Monday, April 12, 2010

Obamacare discourages or blocks doctor-owned hospitals; more than 60 will not be built

(CNSNews.com) – The new health care overhaul law – that promised increased access and efficiency in health care – will prevent doctor-owned hospitals from adding more rooms and more beds.

These hospitals are advertised as less bureaucratic and more focused on doctor-patient decision making.
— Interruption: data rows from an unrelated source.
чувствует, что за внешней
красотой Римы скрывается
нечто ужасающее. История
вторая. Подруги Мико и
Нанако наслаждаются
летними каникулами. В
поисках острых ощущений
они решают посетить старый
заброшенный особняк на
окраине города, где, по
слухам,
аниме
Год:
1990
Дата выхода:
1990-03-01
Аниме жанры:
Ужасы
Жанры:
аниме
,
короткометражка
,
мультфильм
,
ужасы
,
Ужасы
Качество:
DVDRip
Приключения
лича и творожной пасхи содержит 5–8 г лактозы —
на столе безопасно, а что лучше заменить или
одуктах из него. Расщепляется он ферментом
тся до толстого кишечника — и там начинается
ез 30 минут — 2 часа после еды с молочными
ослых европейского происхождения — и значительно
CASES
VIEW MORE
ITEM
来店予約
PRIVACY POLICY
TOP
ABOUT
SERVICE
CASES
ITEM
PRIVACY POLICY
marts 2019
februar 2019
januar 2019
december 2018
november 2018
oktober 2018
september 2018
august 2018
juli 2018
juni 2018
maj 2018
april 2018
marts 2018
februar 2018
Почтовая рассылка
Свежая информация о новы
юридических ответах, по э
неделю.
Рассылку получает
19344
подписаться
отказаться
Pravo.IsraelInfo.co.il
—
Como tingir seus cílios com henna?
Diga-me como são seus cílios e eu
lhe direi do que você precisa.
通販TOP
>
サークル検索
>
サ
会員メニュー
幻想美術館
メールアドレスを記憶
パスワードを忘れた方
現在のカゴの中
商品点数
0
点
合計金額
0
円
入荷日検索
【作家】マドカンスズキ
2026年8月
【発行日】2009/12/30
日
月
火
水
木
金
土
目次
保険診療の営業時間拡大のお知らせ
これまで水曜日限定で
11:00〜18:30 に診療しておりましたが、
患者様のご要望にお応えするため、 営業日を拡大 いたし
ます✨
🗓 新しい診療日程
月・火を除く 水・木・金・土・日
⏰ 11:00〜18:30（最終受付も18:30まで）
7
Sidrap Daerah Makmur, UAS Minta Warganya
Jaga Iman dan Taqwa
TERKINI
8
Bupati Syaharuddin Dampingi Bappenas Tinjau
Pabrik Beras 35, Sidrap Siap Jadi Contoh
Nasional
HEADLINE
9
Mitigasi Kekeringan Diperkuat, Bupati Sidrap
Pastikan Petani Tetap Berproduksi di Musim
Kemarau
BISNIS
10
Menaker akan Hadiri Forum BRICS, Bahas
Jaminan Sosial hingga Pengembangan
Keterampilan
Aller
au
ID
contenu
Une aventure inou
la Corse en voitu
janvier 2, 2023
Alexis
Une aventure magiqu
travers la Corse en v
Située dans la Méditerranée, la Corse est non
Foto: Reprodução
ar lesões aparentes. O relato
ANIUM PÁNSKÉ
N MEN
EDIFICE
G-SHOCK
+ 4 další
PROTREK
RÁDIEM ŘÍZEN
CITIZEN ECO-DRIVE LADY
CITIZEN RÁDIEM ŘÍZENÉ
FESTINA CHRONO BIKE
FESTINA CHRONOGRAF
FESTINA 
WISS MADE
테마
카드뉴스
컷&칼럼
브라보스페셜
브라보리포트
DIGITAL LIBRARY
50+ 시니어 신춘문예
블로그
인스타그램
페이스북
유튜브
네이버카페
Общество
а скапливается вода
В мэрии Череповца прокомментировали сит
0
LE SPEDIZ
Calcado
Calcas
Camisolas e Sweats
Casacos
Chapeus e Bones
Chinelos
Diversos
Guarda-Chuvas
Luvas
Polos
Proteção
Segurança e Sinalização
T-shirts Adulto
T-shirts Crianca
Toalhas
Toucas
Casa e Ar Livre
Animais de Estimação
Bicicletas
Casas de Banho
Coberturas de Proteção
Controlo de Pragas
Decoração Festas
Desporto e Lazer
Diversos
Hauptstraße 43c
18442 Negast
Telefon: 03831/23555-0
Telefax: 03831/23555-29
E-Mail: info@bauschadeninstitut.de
However, larger corporate hospitals say doctor-owned facilities discriminate in favor of high-income patients and refer business to themselves.

The new rules single out physician-owned hospitals, making new physician-owned projects ineligible to receive payments for Medicare and Medicaid patients.

Existing doctor-owned hospitals will be grandfathered in to get government funds for patients but must seek permission from the Department of Health and Human Services to expand.

The get the department’s permission, a doctor-owned hospital must be in a county where population growth is 150 percent of the population growth of the state in the last five years; impatient admissions must be equal to all hospitals located in the county; the bed occupancy rate must not be greater than the state average, and it must be located in a state where hospital bed capacity is less than the national average.

These rules are under Title VI, Section 6001 of the Patient Protection and Affordable Care Act. The provision is titled “Physician Ownership and Other Transparency – Limitations on Medicare Exceptions to the Prohibition on Certain Physician Referral for Hospitals.”

More than 60 doctor-owned hospitals across the country that were in the development stage will be canceled, said Molly Sandvig, executive director of Physician Hospitals of America (PHA).